### Exercise prompt
Can you transcribe all of the items below word for word, leaving the pictures out of your answer?

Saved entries
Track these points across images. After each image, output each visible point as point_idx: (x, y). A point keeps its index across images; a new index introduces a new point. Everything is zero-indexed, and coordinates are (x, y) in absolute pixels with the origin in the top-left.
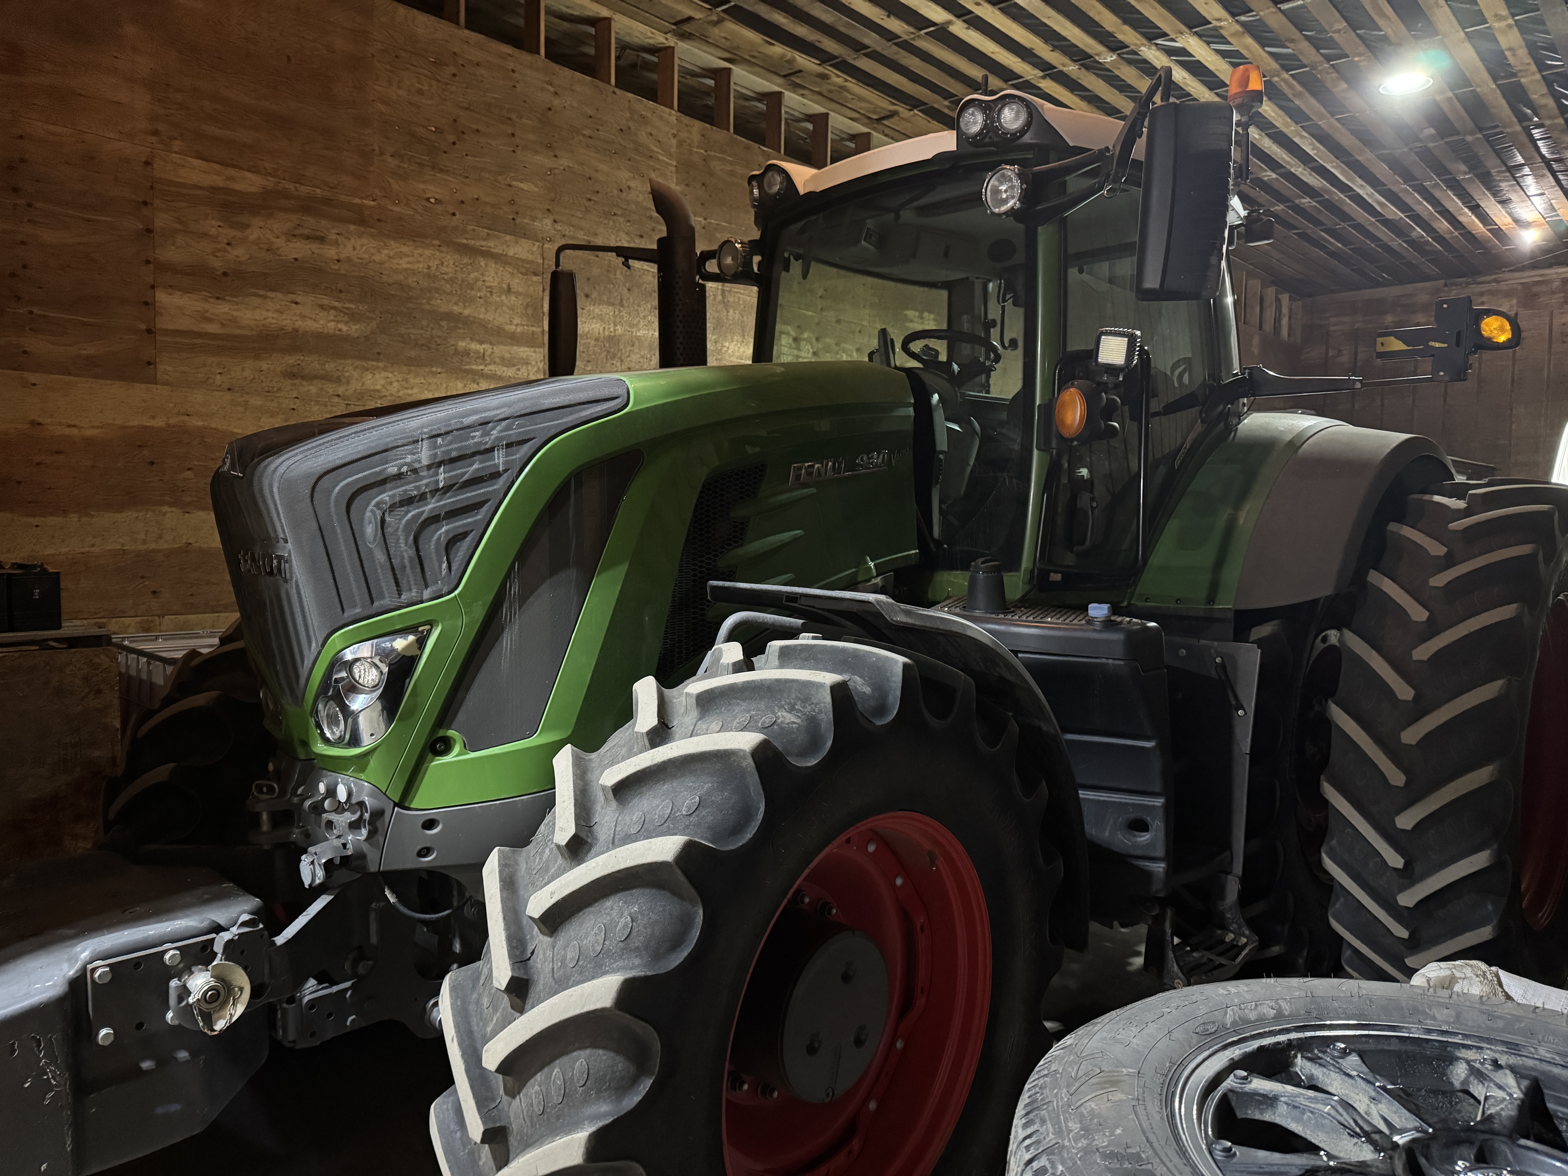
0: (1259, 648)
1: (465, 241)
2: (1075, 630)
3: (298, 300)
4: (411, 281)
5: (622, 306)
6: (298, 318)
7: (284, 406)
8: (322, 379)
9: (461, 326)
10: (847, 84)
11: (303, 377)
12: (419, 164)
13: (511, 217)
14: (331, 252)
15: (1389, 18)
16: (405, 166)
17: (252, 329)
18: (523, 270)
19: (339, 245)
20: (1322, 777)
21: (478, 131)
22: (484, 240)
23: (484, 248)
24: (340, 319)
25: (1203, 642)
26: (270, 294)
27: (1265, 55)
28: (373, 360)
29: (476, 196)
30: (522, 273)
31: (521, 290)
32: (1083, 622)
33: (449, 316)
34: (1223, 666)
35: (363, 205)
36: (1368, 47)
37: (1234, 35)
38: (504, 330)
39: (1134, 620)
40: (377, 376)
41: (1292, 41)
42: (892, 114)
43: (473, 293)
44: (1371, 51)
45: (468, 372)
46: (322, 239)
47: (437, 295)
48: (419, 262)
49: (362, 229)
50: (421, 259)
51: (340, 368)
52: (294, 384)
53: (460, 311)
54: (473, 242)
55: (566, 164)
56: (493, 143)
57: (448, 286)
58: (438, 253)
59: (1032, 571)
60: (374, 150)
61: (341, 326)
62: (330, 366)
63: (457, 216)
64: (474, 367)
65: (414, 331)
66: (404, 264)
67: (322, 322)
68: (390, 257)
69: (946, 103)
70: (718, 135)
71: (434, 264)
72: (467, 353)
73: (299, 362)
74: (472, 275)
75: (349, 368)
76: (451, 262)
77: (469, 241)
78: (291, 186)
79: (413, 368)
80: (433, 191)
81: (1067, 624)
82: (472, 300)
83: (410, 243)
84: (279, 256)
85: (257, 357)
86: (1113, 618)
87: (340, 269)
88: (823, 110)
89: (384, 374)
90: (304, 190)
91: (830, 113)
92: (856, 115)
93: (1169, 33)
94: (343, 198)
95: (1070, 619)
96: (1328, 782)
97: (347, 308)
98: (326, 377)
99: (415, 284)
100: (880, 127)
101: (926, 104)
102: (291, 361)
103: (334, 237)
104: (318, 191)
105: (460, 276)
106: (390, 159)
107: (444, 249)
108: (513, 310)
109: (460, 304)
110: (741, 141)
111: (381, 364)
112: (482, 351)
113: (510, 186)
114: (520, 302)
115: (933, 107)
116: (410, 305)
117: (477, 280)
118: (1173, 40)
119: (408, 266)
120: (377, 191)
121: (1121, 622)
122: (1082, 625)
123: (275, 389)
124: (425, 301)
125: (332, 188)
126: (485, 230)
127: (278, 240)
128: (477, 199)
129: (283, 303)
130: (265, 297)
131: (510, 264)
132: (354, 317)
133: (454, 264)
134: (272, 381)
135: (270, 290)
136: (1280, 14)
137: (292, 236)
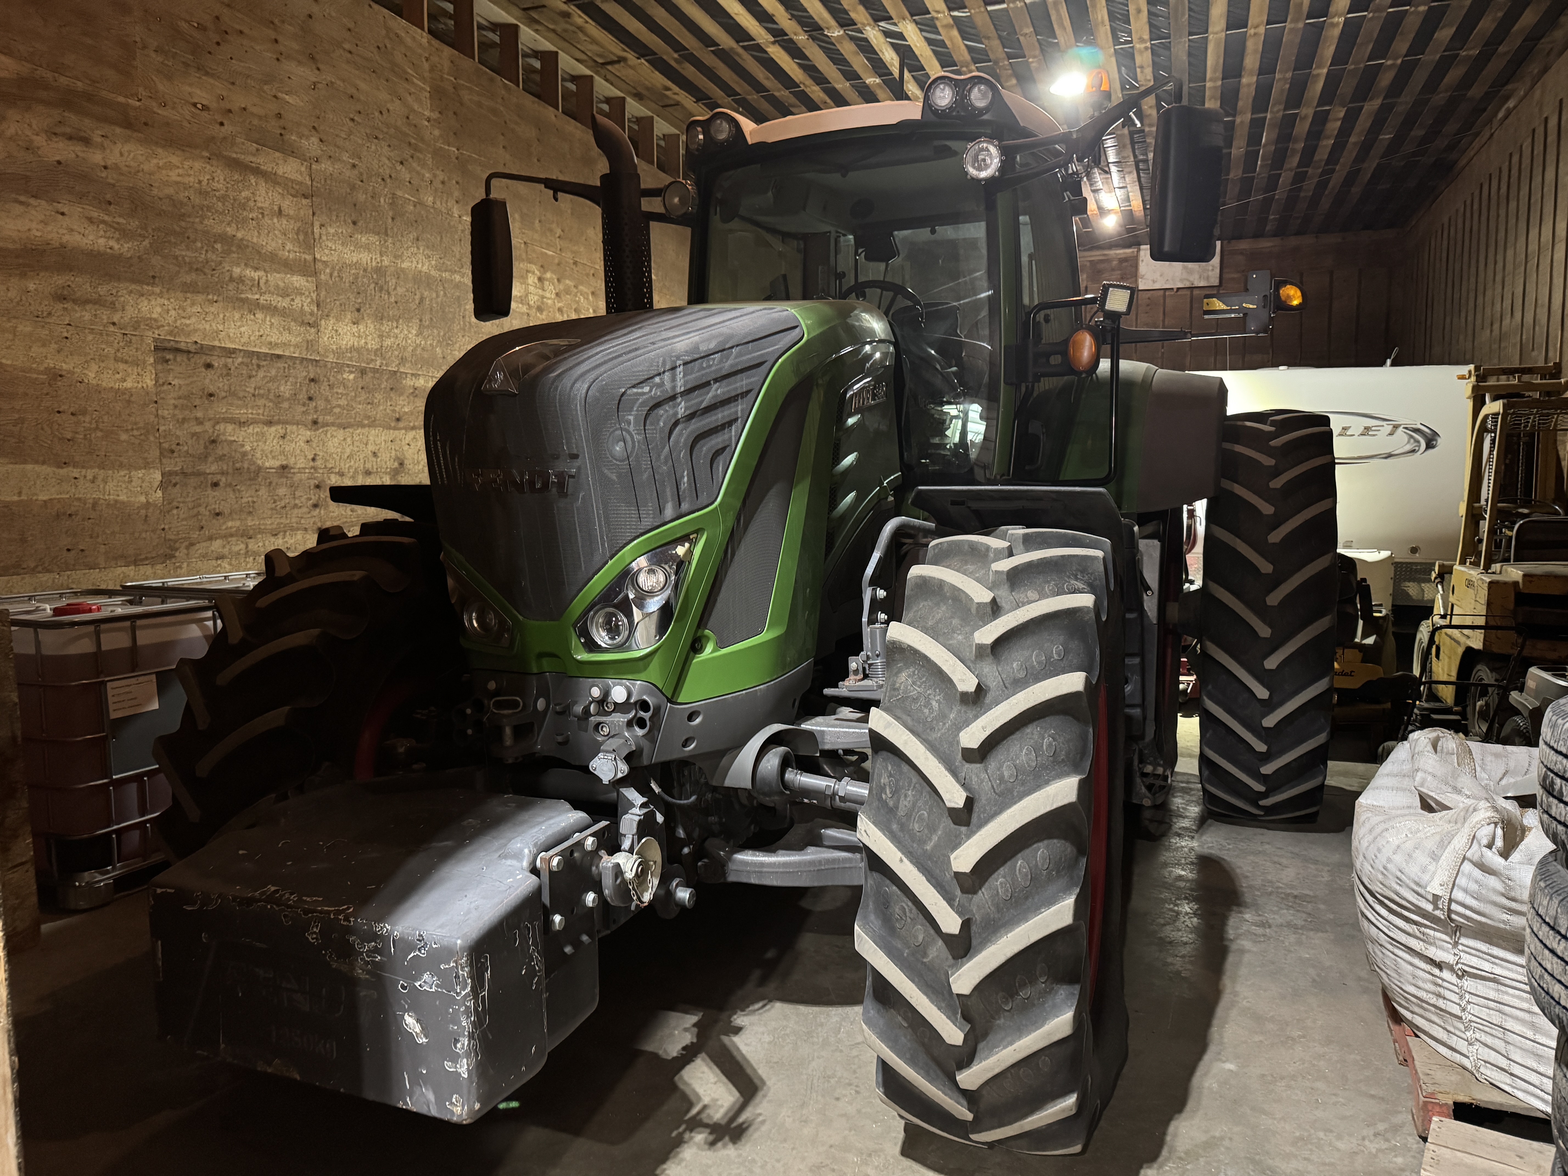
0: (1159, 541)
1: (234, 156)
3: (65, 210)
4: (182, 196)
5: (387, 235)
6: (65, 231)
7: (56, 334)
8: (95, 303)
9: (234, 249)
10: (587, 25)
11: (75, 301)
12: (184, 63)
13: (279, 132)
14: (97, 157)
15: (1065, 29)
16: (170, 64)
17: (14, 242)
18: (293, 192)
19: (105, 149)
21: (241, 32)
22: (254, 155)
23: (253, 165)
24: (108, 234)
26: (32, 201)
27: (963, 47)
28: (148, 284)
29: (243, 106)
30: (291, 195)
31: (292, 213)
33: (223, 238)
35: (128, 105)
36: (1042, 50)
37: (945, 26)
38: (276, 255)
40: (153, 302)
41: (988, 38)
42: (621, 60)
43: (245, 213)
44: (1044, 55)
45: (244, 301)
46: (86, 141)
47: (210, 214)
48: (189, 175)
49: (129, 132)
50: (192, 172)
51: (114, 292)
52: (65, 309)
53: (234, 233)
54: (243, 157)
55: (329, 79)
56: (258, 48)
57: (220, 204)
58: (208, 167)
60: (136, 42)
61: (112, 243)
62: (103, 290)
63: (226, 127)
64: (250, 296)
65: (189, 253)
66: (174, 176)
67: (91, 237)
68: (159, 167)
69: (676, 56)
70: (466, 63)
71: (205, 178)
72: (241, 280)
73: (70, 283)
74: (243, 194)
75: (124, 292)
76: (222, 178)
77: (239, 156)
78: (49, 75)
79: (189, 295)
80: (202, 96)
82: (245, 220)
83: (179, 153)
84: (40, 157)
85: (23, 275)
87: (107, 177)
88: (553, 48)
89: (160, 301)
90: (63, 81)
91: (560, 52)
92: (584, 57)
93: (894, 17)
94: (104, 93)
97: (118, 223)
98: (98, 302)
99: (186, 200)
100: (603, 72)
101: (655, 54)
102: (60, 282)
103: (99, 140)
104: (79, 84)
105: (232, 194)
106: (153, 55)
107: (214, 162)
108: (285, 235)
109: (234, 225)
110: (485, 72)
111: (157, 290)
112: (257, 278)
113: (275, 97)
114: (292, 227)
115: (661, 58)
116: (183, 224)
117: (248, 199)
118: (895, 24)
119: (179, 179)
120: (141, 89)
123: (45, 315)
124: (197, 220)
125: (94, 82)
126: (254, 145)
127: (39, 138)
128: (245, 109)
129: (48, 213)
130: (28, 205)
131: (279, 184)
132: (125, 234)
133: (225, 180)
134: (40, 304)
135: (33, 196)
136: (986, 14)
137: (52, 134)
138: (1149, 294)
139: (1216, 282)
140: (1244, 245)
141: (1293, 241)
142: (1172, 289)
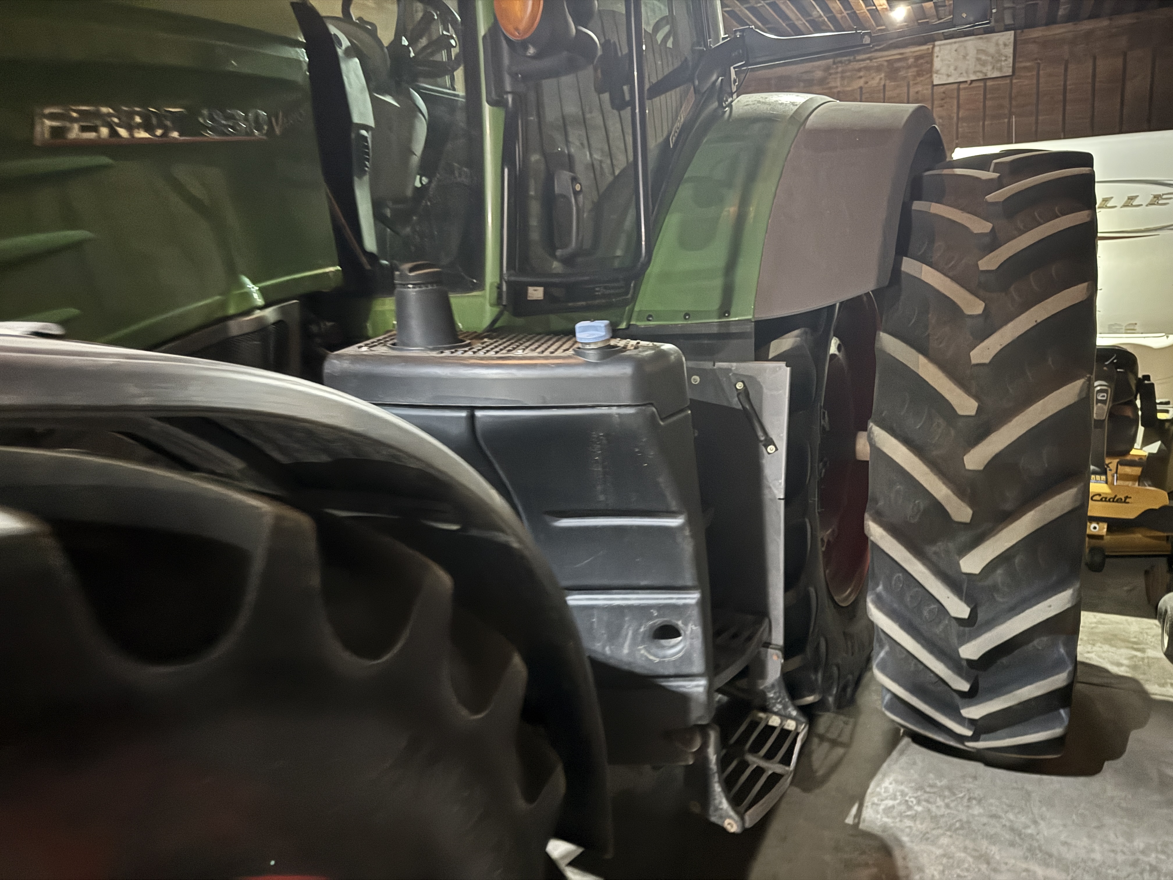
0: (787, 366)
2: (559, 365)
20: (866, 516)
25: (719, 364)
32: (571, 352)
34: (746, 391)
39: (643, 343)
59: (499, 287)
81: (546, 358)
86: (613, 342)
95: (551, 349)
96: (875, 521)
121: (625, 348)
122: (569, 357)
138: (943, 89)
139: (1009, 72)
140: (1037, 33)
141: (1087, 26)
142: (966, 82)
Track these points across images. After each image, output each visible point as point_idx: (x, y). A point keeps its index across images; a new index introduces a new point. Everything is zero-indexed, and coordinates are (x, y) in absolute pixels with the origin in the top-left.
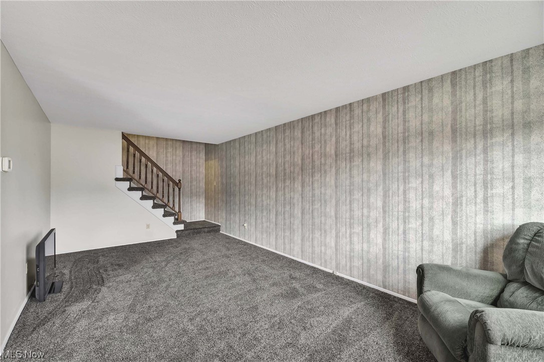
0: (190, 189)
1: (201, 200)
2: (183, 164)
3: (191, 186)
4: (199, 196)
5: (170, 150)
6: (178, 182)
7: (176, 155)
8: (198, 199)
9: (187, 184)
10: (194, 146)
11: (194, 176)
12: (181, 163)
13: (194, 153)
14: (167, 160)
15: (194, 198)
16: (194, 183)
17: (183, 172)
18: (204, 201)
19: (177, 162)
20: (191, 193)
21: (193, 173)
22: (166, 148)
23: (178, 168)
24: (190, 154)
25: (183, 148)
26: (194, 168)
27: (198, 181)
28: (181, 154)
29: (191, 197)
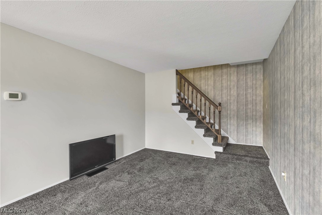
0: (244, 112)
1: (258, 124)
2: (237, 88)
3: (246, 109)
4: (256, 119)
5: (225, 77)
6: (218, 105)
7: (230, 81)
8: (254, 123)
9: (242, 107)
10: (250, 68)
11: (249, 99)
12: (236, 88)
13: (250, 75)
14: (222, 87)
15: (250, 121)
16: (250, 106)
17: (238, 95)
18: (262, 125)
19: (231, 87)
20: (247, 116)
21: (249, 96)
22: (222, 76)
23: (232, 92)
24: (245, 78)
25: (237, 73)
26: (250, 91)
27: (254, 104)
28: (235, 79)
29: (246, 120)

### Result of the exercise
Track these points across images. After each image, output each visible point as point_idx: (x, y). A point keeps its index across images; a new index introduces a new point. Everything is zero-indexed, and coordinates are (x, y) in absolute pixels with the origin in the top-left.
0: (1259, 648)
1: (465, 241)
2: (1075, 630)
3: (298, 300)
4: (411, 281)
5: (622, 306)
6: (298, 318)
7: (284, 406)
8: (322, 379)
9: (461, 326)
10: (847, 84)
11: (303, 377)
12: (419, 164)
13: (511, 217)
14: (331, 252)
15: (1389, 18)
16: (405, 166)
17: (252, 329)
18: (523, 270)
19: (339, 245)
20: (1322, 777)
21: (478, 131)
22: (484, 240)
23: (484, 248)
24: (340, 319)
25: (1203, 642)
26: (270, 294)
27: (1265, 55)
28: (373, 360)
29: (476, 196)
30: (522, 273)
31: (521, 290)
32: (1083, 622)
33: (449, 316)
34: (1223, 666)
35: (363, 205)
36: (1368, 47)
37: (1234, 35)
38: (504, 330)
39: (1134, 620)
40: (377, 376)
41: (1292, 41)
42: (892, 114)
43: (473, 293)
44: (1371, 51)
45: (468, 372)
46: (322, 239)
47: (437, 295)
48: (419, 262)
49: (362, 229)
50: (421, 259)
51: (340, 368)
52: (294, 384)
53: (460, 311)
54: (473, 242)
55: (566, 164)
56: (493, 143)
57: (448, 286)
58: (438, 253)
59: (1032, 571)
60: (374, 150)
61: (341, 326)
62: (330, 366)
63: (457, 216)
64: (474, 367)
65: (414, 331)
66: (404, 264)
67: (322, 322)
68: (390, 257)
69: (946, 103)
70: (718, 135)
71: (434, 264)
72: (467, 353)
73: (299, 362)
74: (472, 275)
75: (349, 368)
76: (451, 262)
77: (469, 241)
78: (291, 186)
79: (413, 368)
80: (433, 191)
81: (1067, 624)
82: (472, 300)
83: (410, 243)
84: (279, 256)
85: (257, 357)
86: (1113, 618)
87: (340, 269)
88: (823, 110)
89: (384, 374)
90: (304, 190)
91: (830, 113)
92: (856, 115)
93: (1169, 33)
94: (343, 198)
95: (1070, 619)
96: (1328, 782)
97: (347, 308)
98: (326, 377)
99: (415, 284)
100: (880, 127)
101: (926, 104)
102: (291, 361)
103: (334, 237)
104: (318, 191)
105: (460, 276)
106: (390, 159)
107: (444, 249)
108: (513, 310)
109: (460, 304)
110: (741, 141)
111: (381, 364)
112: (482, 351)
113: (510, 186)
114: (520, 302)
115: (933, 107)
116: (410, 305)
117: (477, 280)
118: (1173, 40)
119: (408, 266)
120: (377, 191)
121: (1121, 622)
122: (1082, 625)
123: (275, 389)
124: (425, 301)
125: (332, 188)
126: (485, 230)
127: (278, 240)
128: (477, 199)
129: (283, 303)
130: (265, 297)
131: (510, 264)
132: (354, 317)
133: (454, 264)
134: (272, 381)
135: (270, 290)
136: (1280, 14)
137: (292, 236)
0: (1159, 541)
1: (234, 156)
3: (65, 210)
4: (182, 196)
5: (387, 235)
6: (65, 231)
7: (56, 334)
8: (95, 303)
9: (234, 249)
10: (587, 25)
11: (75, 301)
12: (184, 63)
13: (279, 132)
14: (97, 157)
15: (1065, 29)
16: (170, 64)
17: (14, 242)
18: (293, 192)
19: (105, 149)
21: (241, 32)
22: (254, 155)
23: (253, 165)
24: (108, 234)
26: (32, 201)
27: (963, 47)
28: (148, 284)
29: (243, 106)
30: (291, 195)
31: (292, 213)
33: (223, 238)
35: (128, 105)
36: (1042, 50)
37: (945, 26)
38: (276, 255)
40: (153, 302)
41: (988, 38)
42: (621, 60)
43: (245, 213)
44: (1044, 55)
45: (244, 301)
46: (86, 141)
47: (210, 214)
48: (189, 175)
49: (129, 132)
50: (192, 172)
51: (114, 292)
52: (65, 309)
53: (234, 233)
54: (243, 157)
55: (329, 79)
56: (258, 48)
57: (220, 204)
58: (208, 167)
60: (136, 42)
61: (112, 243)
62: (103, 290)
63: (226, 127)
64: (250, 296)
65: (189, 253)
66: (174, 176)
67: (91, 237)
68: (159, 167)
69: (676, 56)
70: (466, 63)
71: (205, 178)
72: (241, 280)
73: (70, 283)
74: (243, 194)
75: (124, 292)
76: (222, 178)
77: (239, 156)
78: (49, 75)
79: (189, 295)
80: (202, 96)
82: (245, 220)
83: (179, 153)
84: (40, 157)
85: (23, 275)
87: (107, 177)
88: (553, 48)
89: (160, 301)
90: (63, 81)
91: (560, 52)
92: (584, 57)
93: (894, 17)
94: (104, 93)
97: (118, 223)
98: (98, 302)
99: (186, 200)
100: (603, 72)
101: (655, 54)
102: (60, 282)
103: (99, 140)
104: (79, 84)
105: (232, 194)
106: (153, 55)
107: (214, 162)
108: (285, 235)
109: (234, 225)
110: (485, 72)
111: (157, 290)
112: (257, 278)
113: (275, 97)
114: (292, 227)
115: (661, 58)
116: (183, 224)
117: (248, 199)
118: (895, 24)
119: (179, 179)
120: (141, 89)
123: (45, 315)
124: (197, 220)
125: (94, 82)
126: (254, 145)
127: (39, 138)
128: (245, 109)
129: (48, 213)
130: (28, 205)
131: (279, 184)
132: (125, 234)
133: (225, 180)
134: (40, 304)
135: (33, 196)
136: (986, 14)
137: (52, 134)
138: (1149, 294)
139: (1216, 282)
140: (1244, 245)
141: (1293, 241)
142: (1172, 289)
0: (787, 366)
2: (559, 365)
20: (866, 516)
25: (719, 364)
32: (571, 352)
34: (746, 391)
39: (643, 343)
59: (499, 287)
81: (546, 358)
86: (613, 342)
95: (551, 349)
96: (875, 521)
121: (625, 348)
122: (569, 357)
138: (943, 89)
139: (1009, 72)
140: (1037, 33)
141: (1087, 26)
142: (966, 82)
Track these points across images. After each image, output each visible point as point_idx: (x, y). A point keeps its index across images; a new index introduces a new point. Everything is zero-indexed, and coordinates are (x, y) in absolute pixels with the origin in the top-left.
0: (190, 189)
1: (201, 200)
2: (183, 164)
3: (191, 186)
4: (199, 196)
5: (170, 150)
6: (178, 182)
7: (176, 155)
8: (198, 199)
9: (187, 184)
10: (194, 146)
11: (194, 176)
12: (181, 163)
13: (194, 153)
14: (167, 160)
15: (194, 198)
16: (194, 183)
17: (183, 172)
18: (204, 201)
19: (177, 162)
20: (191, 193)
21: (193, 173)
22: (166, 148)
23: (178, 168)
24: (190, 154)
25: (183, 148)
26: (194, 168)
27: (198, 181)
28: (181, 154)
29: (191, 197)
0: (244, 112)
1: (258, 124)
2: (237, 88)
3: (246, 109)
4: (256, 119)
5: (225, 77)
6: (218, 105)
7: (230, 81)
8: (254, 123)
9: (242, 107)
10: (250, 68)
11: (249, 99)
12: (236, 88)
13: (250, 75)
14: (222, 87)
15: (250, 121)
16: (250, 106)
17: (238, 95)
18: (262, 125)
19: (231, 87)
20: (247, 116)
21: (249, 96)
22: (222, 76)
23: (232, 92)
24: (245, 78)
25: (237, 73)
26: (250, 91)
27: (254, 104)
28: (235, 79)
29: (246, 120)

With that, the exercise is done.